[What this task involves] Copy out every line below that contains the word "beneficiários". Capitalization counts, so match upper and lower case exactly.

[Data for analysis]
---------------

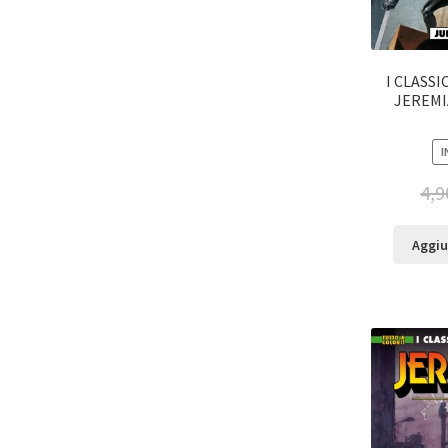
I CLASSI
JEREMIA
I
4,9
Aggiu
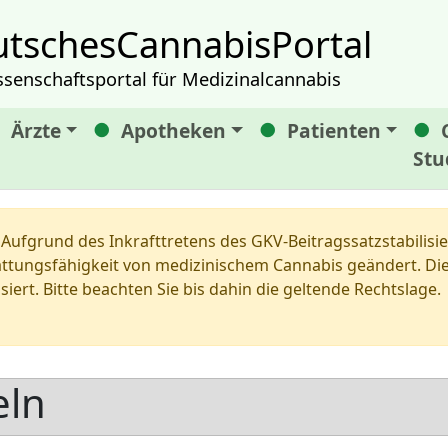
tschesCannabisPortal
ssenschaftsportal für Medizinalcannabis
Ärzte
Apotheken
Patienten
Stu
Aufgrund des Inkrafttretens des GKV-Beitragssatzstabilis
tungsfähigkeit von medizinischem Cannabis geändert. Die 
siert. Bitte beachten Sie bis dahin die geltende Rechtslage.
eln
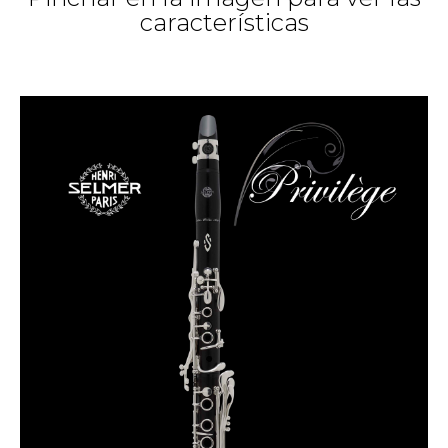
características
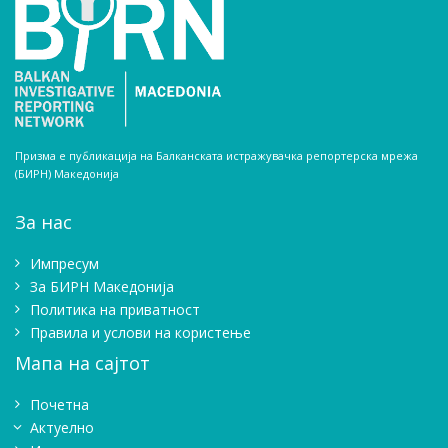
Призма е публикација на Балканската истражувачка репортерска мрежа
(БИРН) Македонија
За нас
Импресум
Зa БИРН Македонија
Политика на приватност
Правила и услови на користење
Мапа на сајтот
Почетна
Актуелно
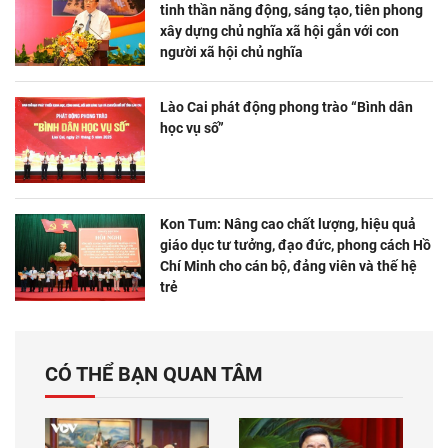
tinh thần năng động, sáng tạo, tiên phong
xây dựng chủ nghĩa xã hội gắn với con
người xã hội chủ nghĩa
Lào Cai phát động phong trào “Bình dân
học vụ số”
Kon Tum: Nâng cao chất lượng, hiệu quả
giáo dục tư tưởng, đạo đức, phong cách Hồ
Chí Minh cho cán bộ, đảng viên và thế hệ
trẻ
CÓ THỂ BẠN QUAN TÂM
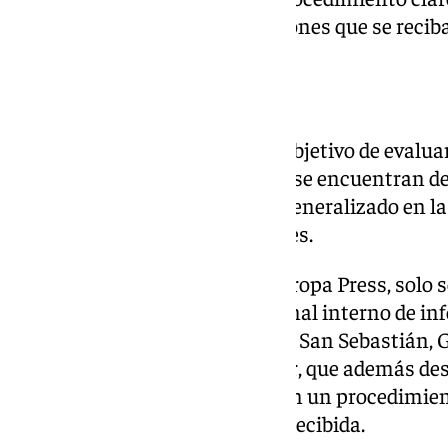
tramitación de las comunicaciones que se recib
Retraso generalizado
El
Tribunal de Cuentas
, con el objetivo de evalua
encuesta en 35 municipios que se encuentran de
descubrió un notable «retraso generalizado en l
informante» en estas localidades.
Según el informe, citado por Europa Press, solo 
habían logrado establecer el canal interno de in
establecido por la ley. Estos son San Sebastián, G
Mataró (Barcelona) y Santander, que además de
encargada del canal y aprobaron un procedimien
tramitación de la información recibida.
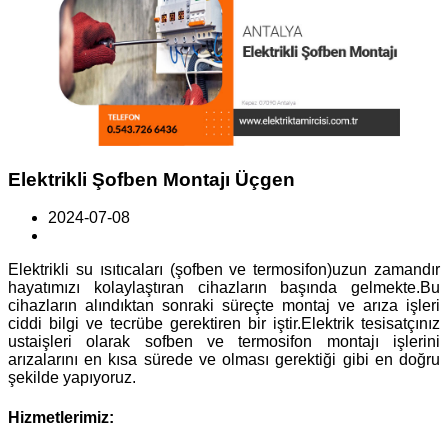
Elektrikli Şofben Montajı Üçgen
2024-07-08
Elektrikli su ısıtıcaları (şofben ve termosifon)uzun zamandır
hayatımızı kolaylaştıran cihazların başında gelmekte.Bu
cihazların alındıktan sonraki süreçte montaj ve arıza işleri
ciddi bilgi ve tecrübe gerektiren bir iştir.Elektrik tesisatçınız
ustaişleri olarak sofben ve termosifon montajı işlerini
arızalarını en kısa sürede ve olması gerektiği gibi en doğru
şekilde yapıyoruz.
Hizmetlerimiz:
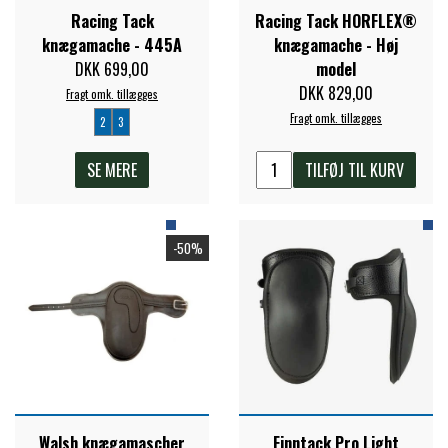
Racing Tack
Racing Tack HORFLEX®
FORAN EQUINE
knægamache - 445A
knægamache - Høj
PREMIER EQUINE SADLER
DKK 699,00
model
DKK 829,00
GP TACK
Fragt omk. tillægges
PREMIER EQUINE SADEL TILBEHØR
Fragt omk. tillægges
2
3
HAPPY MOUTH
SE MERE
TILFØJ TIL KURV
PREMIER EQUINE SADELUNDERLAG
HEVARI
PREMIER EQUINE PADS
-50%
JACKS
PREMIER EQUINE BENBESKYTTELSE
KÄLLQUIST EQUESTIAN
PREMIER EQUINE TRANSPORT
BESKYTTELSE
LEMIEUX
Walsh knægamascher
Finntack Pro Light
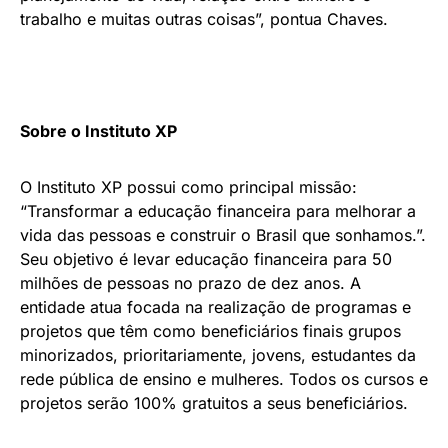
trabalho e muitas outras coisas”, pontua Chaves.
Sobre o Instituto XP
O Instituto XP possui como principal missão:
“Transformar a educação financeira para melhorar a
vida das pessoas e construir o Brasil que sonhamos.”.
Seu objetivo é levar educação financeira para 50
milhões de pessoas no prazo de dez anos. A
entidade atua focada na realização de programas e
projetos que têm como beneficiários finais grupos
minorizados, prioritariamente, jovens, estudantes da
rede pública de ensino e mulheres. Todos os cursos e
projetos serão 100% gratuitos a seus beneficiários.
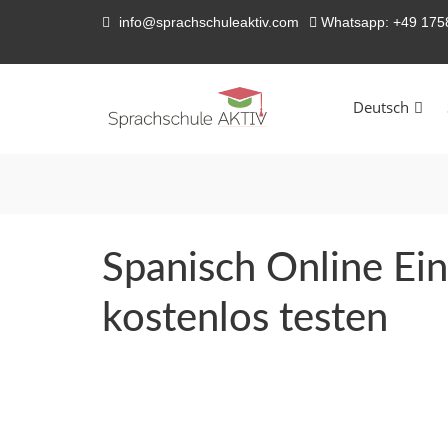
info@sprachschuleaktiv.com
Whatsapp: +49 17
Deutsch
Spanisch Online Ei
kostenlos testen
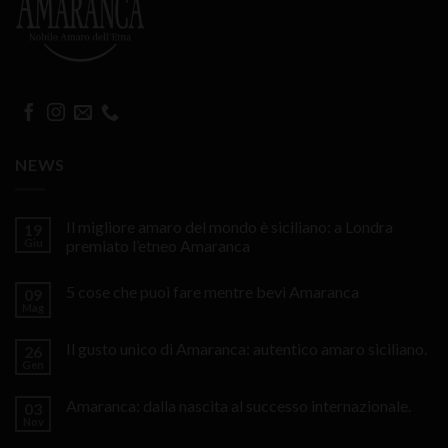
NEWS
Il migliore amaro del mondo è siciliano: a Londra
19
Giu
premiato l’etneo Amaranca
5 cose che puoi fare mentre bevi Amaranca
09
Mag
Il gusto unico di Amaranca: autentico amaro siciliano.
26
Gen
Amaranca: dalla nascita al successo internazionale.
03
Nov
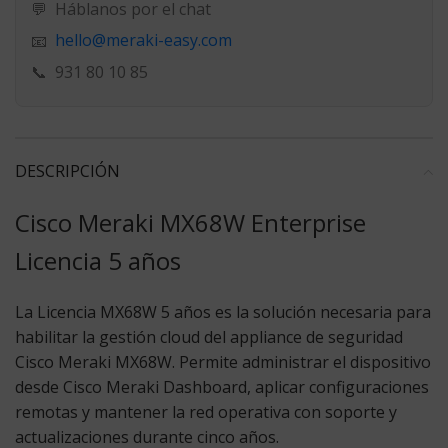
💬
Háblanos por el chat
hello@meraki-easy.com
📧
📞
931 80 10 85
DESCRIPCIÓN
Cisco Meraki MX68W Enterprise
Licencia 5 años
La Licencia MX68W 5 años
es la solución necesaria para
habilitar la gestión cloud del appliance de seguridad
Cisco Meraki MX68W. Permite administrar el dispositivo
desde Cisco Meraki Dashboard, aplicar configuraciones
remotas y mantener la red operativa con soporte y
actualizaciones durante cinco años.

---------------

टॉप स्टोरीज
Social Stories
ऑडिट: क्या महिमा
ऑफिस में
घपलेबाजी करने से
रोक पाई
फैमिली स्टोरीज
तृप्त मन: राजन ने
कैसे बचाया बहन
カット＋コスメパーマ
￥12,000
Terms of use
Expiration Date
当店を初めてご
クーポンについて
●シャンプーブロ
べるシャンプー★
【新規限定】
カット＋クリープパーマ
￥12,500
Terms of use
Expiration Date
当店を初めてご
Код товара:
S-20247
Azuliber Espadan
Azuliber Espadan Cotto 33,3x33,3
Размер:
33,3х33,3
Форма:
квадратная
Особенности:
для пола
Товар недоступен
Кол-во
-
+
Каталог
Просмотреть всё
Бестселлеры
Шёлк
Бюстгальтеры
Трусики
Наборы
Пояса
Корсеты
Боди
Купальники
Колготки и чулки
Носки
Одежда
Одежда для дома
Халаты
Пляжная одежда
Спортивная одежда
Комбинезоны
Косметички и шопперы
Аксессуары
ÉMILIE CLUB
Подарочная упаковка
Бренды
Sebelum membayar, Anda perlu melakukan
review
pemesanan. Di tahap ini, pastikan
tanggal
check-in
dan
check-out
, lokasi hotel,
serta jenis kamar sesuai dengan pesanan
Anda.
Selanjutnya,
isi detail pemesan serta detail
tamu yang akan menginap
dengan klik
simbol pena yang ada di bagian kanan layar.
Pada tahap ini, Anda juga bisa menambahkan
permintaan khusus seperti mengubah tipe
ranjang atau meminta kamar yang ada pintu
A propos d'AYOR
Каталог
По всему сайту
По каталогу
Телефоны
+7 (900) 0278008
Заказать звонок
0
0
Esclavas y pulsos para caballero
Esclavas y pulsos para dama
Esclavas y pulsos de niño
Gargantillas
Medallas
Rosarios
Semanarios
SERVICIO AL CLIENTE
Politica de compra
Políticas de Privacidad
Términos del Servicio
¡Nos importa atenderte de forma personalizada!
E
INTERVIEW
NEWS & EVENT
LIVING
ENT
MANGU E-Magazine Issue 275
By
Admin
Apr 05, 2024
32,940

---------------

[Task response]
projetos que têm como beneficiários finais grupos
projetos serão 100% gratuitos a seus beneficiários.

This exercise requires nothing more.